Review: China Suite by Julie de Belle

Reviewed by Sandra Stephenson

Here is a little book I read with a haiku mind.  A haiga mind, really, as the pages are accompanied liberally with photos by the author, of her near-year in China teaching English.  Stationed in Jiaxing,

The longer poems at the beginning of the book are signature de Belle:  sound rounds, moralistic, observant and wry.  In the second half, there are several whose verses s’enchaînent like linked haiku.  A poem in the middle of the book, paired with a gingko leaf silhouette, refers to short form:

A child cradles a leaf in her hand

A tiny triangular canvas for miniature

Paintings/ Or traditional poetry

With that, haiku mind locks in, and the last lines of the next poem read that way:

Because all other gifts are made in China

I offered him [/]

French love songs

And so from poem to poem:

While America sleeps

China marches on in droves

Of stoic determination

She is a china doll

Baked under high temperature

For compact form

I personally don’t get the point of the capitalizations.  It shows a difference between long poetry and short – in the short poem every choice is a choice, has a reason: each word, each line break, each punctuation, capital letter, italic.  Most haiku poets in North America are parsimonious about using these because excess says something in itself.

• **AVAILABLE DATA**

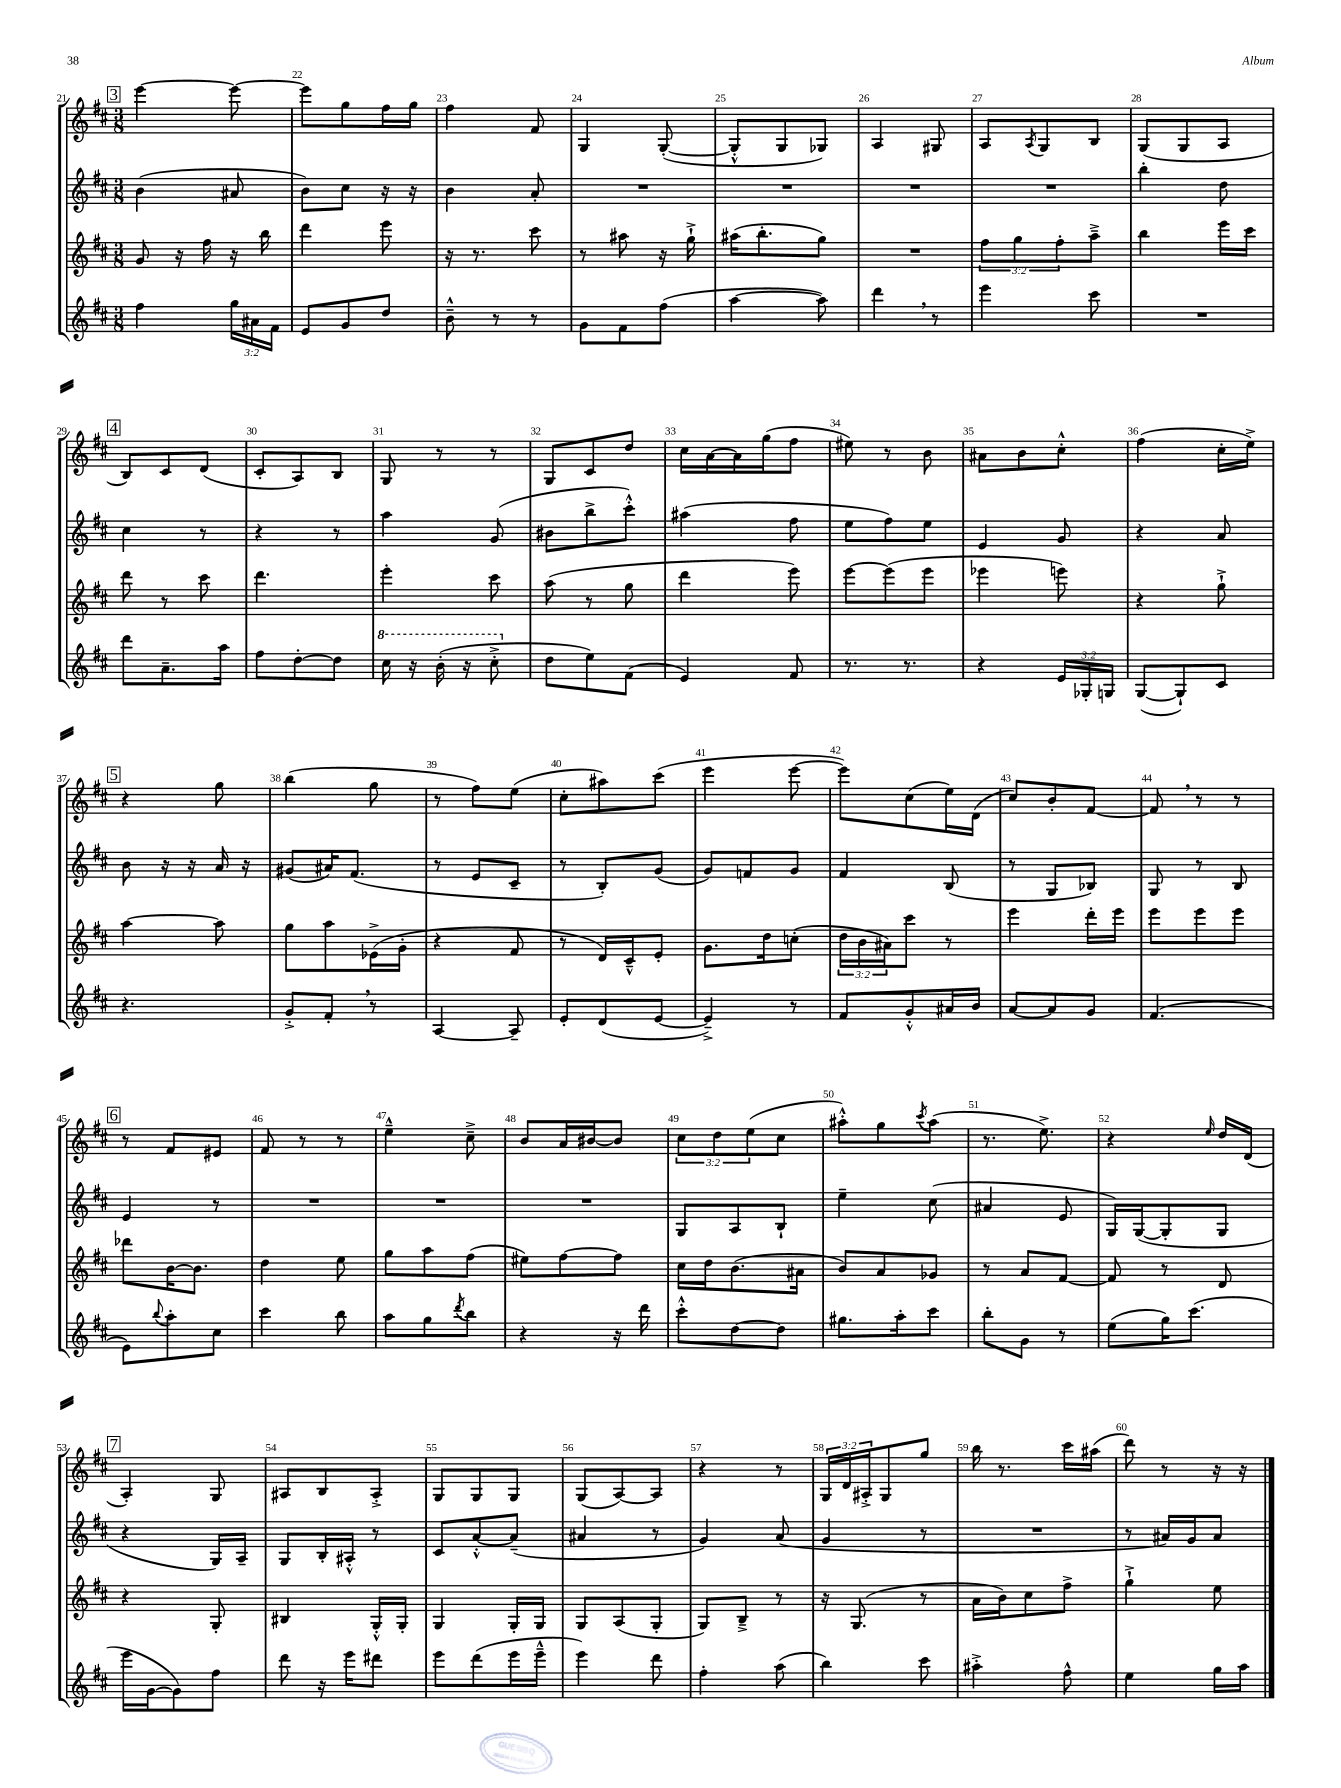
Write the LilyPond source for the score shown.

• **PROBLEMS TO WORK ON**
a) Decide whether each statement agrees with the review of China Suite, answering yes or no and quoting the words of the review that decide it: (i) the photos in the book were taken by the author; (ii) the longer poems come in the second half of the book; (iii) the reviewer sees the point of the capitalizations.
b) Return everything in the review of China Suite from "Of stoic determination" down to "something in itself.", copied word for word.

• **RESULTS OF THE EXERCISE**
a)
(i) Yes: "the pages are accompanied liberally with photos by the author, of her near-year in China teaching English"
(ii) No: "The longer poems at the beginning of the book are signature de Belle"
(iii) No: "I personally don’t get the point of the capitalizations."

b)
Of stoic determination

She is a china doll

Baked under high temperature

For compact form

I personally don’t get the point of the capitalizations.  It shows a difference between long poetry and short – in the short poem every choice is a choice, has a reason: each word, each line break, each punctuation, capital letter, italic.  Most haiku poets in North America are parsimonious about using these because excess says something in itself.